The Secretary of State for Press, also known as Secretary of State for Communication (SECOM) is a high-ranking official of the Office of the Spanish Prime Minister in charge of the government's communication policy. This position must not to be confused with the Spokesperson of the Government, which is normally one of the government ministers.

Unlike what happens in other countries, the Secretary of State is not responsible for appearing before the media, but is responsible for collecting national and international information and advises the Prime Minister on how to use it or disseminate it. It is also responsible for coordinating the rest of the Administration's press departments, both inside and outside.

It depends functionally on the Spokesperson, who is usually a minister or an official with the rank of minister who is in charge of appearing before the media. The current position was created in 1996, however, the history of the press department dates back to 1910s.

JOB A: Copy the rows word for word, everything from the first row down through the line that contains "common name: Milktree".

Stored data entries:
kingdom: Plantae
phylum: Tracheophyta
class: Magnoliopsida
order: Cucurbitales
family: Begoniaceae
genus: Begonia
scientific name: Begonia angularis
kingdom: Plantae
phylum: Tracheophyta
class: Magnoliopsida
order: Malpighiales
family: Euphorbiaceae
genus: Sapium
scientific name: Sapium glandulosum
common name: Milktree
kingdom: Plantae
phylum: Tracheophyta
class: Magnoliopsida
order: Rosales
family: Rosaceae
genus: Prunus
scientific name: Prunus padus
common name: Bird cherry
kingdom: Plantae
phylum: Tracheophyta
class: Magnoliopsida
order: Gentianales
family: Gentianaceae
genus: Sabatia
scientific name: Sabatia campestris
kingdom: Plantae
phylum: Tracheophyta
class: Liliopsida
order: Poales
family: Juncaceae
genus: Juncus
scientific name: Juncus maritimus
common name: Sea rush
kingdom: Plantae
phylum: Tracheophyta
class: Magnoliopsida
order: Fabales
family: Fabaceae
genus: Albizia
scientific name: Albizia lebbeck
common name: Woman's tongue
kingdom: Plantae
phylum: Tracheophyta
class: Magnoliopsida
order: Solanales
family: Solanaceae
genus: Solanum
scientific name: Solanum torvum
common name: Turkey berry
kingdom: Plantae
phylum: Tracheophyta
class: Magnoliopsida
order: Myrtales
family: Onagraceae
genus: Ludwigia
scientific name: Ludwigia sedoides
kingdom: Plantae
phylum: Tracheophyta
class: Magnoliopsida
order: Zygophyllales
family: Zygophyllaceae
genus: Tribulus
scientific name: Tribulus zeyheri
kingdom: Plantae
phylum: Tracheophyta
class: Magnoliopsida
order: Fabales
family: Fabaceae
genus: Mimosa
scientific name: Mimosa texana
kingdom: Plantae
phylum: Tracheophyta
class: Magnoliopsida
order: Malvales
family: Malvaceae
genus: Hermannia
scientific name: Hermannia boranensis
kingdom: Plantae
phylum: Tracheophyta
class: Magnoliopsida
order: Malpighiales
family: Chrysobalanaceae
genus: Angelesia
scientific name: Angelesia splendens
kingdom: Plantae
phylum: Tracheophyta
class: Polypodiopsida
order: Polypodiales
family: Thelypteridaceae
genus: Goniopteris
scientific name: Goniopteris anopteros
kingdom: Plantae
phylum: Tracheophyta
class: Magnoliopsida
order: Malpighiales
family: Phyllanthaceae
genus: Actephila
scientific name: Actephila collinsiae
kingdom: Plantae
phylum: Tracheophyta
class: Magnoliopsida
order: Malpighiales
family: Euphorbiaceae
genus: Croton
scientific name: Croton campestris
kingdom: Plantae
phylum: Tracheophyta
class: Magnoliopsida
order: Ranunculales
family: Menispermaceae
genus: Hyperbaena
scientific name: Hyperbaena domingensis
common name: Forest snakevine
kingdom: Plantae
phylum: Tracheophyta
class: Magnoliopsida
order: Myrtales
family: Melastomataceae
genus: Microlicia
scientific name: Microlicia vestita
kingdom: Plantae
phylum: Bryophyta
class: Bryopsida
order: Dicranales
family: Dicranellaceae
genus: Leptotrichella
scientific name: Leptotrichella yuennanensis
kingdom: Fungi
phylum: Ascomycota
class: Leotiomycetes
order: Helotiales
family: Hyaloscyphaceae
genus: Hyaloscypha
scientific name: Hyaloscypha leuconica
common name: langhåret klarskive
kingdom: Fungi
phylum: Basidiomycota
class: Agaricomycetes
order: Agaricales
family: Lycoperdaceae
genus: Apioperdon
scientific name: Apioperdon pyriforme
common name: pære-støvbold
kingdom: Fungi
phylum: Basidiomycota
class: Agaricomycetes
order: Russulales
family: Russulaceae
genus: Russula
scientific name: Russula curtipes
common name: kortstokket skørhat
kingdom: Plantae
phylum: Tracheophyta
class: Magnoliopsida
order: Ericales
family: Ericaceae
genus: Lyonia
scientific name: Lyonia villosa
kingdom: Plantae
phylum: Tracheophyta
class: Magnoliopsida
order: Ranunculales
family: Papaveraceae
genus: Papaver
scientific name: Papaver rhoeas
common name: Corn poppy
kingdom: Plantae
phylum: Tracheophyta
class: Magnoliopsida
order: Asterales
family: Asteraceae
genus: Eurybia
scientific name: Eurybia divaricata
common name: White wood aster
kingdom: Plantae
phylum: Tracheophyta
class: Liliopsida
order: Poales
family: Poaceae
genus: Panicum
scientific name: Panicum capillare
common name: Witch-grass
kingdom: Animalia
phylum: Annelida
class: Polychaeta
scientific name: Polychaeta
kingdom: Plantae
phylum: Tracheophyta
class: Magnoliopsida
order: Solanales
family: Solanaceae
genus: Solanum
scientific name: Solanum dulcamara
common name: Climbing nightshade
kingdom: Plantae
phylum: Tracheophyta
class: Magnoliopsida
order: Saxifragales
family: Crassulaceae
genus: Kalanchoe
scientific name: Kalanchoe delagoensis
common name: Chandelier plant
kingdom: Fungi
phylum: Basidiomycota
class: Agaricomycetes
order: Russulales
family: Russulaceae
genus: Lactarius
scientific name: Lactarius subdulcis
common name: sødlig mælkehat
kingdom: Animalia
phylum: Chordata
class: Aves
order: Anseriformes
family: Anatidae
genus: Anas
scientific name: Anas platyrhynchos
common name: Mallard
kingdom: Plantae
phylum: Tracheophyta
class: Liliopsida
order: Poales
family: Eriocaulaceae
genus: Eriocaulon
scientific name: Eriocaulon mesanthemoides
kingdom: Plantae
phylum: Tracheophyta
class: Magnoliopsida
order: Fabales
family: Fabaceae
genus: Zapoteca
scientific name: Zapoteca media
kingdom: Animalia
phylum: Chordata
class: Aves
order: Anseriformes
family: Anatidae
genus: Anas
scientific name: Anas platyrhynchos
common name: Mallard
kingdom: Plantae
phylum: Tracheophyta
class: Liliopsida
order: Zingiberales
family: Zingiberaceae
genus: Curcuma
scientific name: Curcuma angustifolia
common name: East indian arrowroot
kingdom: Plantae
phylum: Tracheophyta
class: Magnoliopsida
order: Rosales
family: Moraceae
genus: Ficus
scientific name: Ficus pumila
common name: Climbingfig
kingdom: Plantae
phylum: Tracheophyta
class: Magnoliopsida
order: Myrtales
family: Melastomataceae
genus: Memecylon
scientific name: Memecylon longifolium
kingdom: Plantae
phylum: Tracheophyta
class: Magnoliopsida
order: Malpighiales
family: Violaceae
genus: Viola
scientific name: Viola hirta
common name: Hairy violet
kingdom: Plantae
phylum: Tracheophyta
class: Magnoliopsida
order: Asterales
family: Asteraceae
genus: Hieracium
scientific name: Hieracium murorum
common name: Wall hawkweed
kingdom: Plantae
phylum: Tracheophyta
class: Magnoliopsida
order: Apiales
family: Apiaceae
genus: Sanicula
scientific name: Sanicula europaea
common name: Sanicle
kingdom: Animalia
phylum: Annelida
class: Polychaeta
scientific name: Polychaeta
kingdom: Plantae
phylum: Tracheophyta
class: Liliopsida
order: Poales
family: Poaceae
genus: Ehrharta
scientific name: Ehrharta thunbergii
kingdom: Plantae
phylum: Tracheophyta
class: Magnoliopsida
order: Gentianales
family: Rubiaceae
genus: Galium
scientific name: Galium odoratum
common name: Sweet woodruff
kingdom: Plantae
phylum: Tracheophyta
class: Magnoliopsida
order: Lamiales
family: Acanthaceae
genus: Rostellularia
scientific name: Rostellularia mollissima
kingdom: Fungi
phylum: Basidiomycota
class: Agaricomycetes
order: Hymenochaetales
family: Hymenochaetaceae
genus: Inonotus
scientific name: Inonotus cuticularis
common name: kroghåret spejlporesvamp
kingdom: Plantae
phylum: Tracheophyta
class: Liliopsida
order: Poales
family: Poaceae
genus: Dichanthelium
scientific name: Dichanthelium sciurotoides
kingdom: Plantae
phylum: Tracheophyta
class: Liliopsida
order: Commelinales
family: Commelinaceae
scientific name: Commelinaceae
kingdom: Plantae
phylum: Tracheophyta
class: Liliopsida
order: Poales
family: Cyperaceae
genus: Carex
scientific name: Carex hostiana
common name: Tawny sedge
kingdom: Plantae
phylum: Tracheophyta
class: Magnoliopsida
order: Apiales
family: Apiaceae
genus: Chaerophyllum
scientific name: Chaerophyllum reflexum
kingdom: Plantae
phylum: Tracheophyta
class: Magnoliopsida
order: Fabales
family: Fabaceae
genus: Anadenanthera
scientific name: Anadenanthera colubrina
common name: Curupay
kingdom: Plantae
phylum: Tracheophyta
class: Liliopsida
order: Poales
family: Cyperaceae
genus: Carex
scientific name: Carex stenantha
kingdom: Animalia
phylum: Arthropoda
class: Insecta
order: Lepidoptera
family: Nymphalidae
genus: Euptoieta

JOB B: According to the passage on Spain's Secretary of State for Press, in what year was the current position created?

WORKED SOLUTION A:
kingdom: Plantae
phylum: Tracheophyta
class: Magnoliopsida
order: Cucurbitales
family: Begoniaceae
genus: Begonia
scientific name: Begonia angularis
kingdom: Plantae
phylum: Tracheophyta
class: Magnoliopsida
order: Malpighiales
family: Euphorbiaceae
genus: Sapium
scientific name: Sapium glandulosum
common name: Milktree

WORKED SOLUTION B: 1996